Existing models of visual attention are often task-specific, lack a unifying theoretical foundation, and suffer from limited interpretability. This work proposes a unified computational framework grounded in resource-rationality, formalizing visual attention as a sequential decision-making process under constraints of perception, memory, and time. By casting reading and multitasking scenarios as bounded optimal control problems, the model leverages a core Partially Observable Markov Decision Process (POMDP) architecture. In simulated environments, realistic eye movement patterns emerge naturally—without hand-crafted rules or purely data-driven learning. The framework successfully reproduces established empirical phenomena, reveals an inherent trade-off between comprehension and safety, and generates novel, testable predictions under conditions of time pressure and dynamic interface changes.
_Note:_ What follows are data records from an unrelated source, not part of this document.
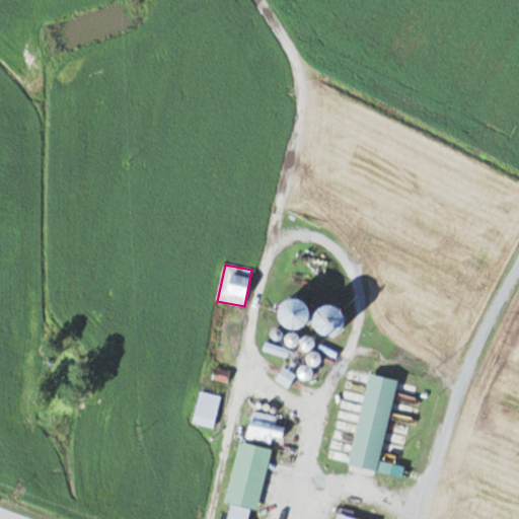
[(298,302),(274,304),(277,330),(300,328),(298,302)]
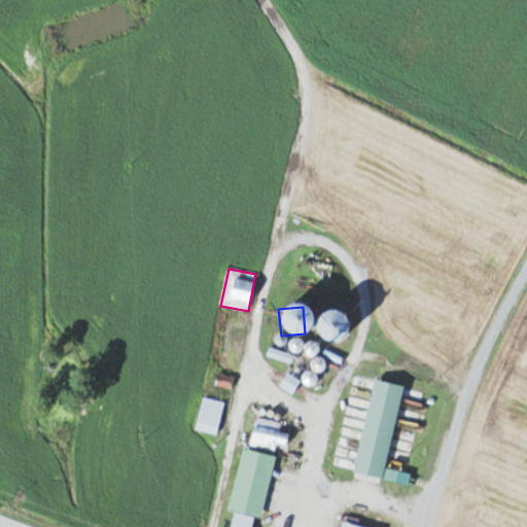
[(309,330),(327,345),(343,326),(324,312),(309,330)]
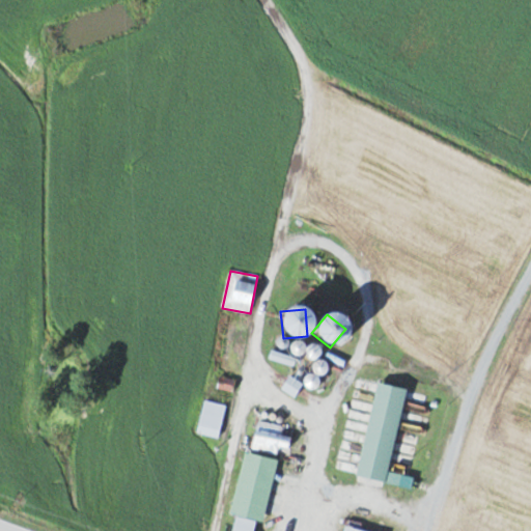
[(269,358),(292,367),(295,361),(272,352),(269,358)]
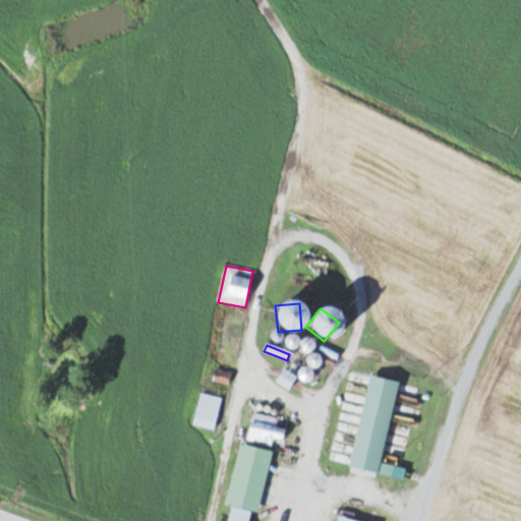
[(214,379),(228,383),(230,373),(217,369),(214,379)]
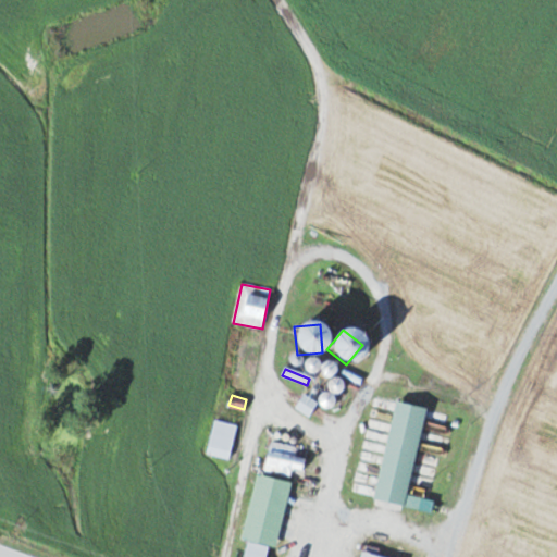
[(308,417),(316,404),(302,396),(295,409),(308,417)]
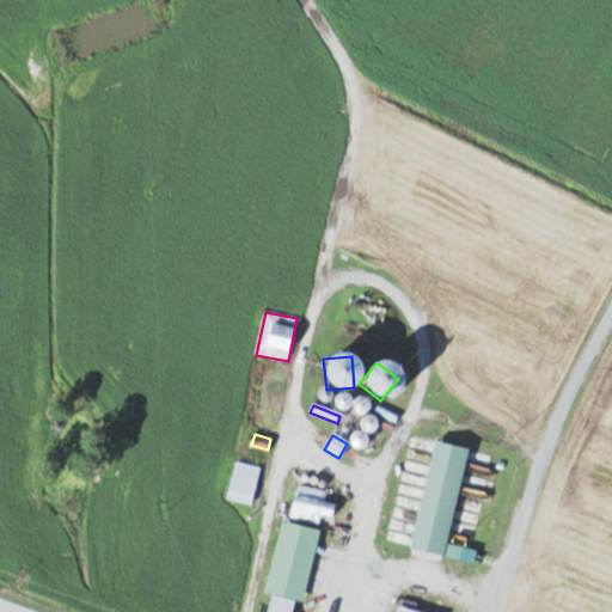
[(411,551),(445,557),(466,448),(433,441),(411,551)]
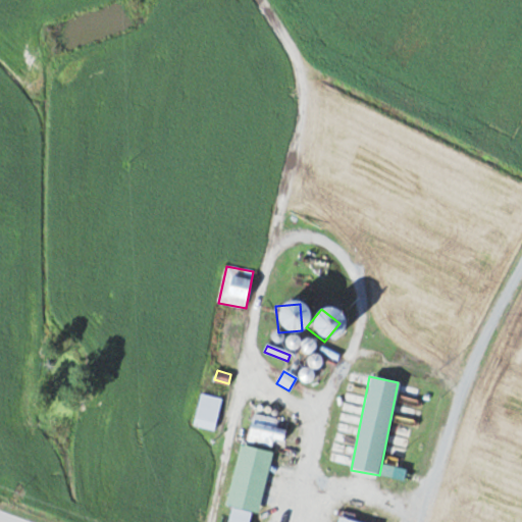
[(215,430),(222,399),(201,394),(194,426),(215,430)]
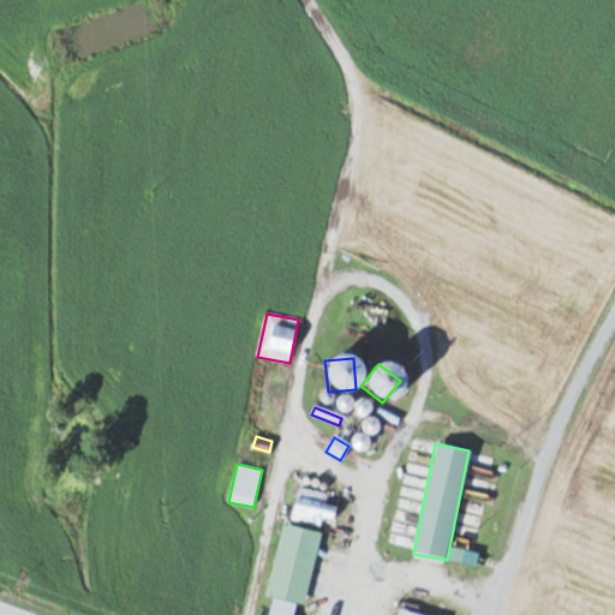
[(291,520),(333,530),(340,497),(299,487),(291,520)]
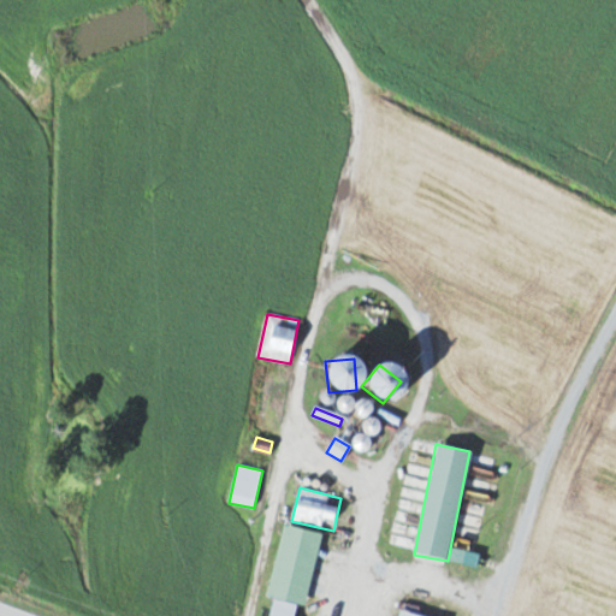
[(294,615),(296,603),(306,605),(320,534),(284,526),(268,597),(273,598),(268,615),(294,615)]
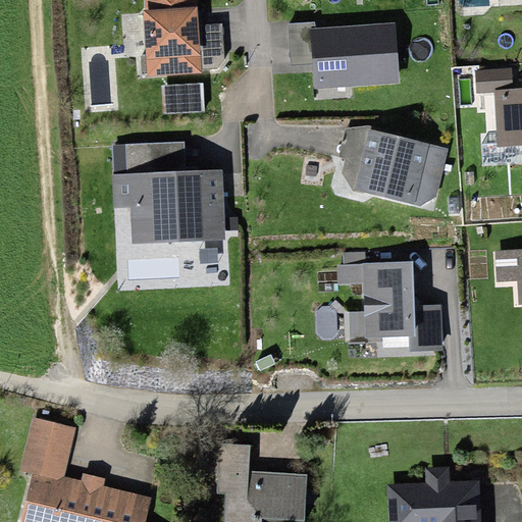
[(197,0),(145,0),(150,72),(217,68),(224,60),(222,23),(200,24),(197,0)]
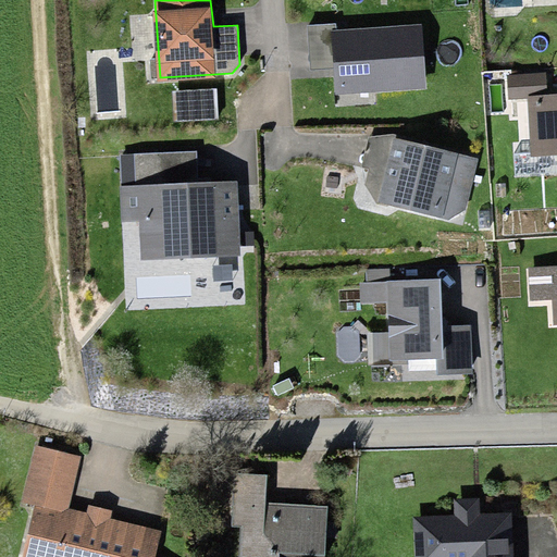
[(335,32),(334,24),(308,26),(311,71),(333,69),(335,96),(426,88),(421,25),(335,32)]
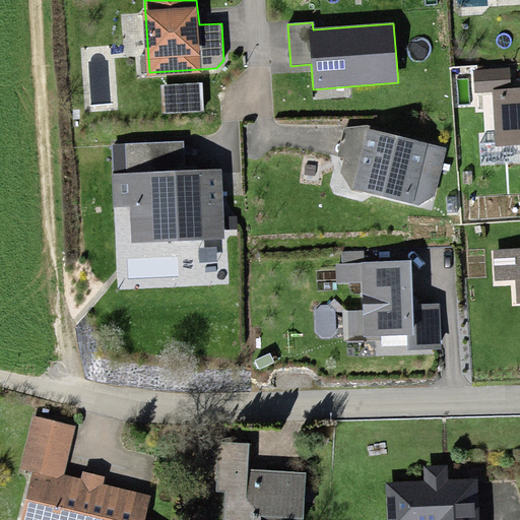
[(519,96),(488,98),(490,154),(519,153),(519,96)]
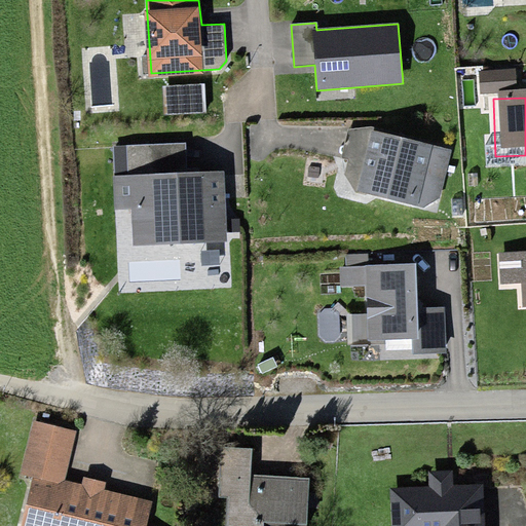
[(423,209),(439,199),(452,150),(371,128),(348,130),(339,166),(354,192),(423,209)]
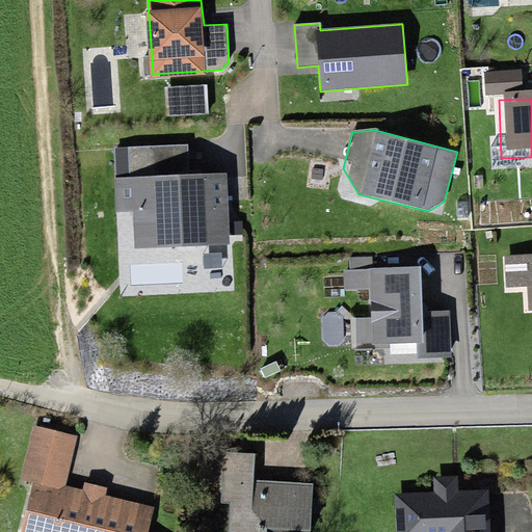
[(187,144),(113,148),(116,210),(135,210),(137,247),(228,244),(224,177),(188,178),(187,144)]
Understanding how people allocate visual attention is central to Human-Computer Interaction (HCI), yet existing computational models of attention are often either descriptive, task-specific, or difficult to interpret. My dissertation develops a resource-rational, simulation-based framework for modeling visual attention as a sequential decision-making process under perceptual, memory, and time constraints. I formalize visual tasks, such as reading and multitasking, as bounded-optimal control problems using Partially Observable Markov Decision Processes, enabling eye-movement behaviors such as fixation and attention switching to emerge from rational adaptation rather than being hand-coded or purely data-driven. These models are instantiated in simulation environments spanning traditional text reading and reading-while-walking with smart glasses, where they reproduce classic empirical effects, explain observed trade-offs between comprehension and safety, and generate novel predictions under time pressure and interface variation. Collectively, this work contributes a unified computational account of visual attention, offering new tools for theory-driven and resource-efficient HCI design.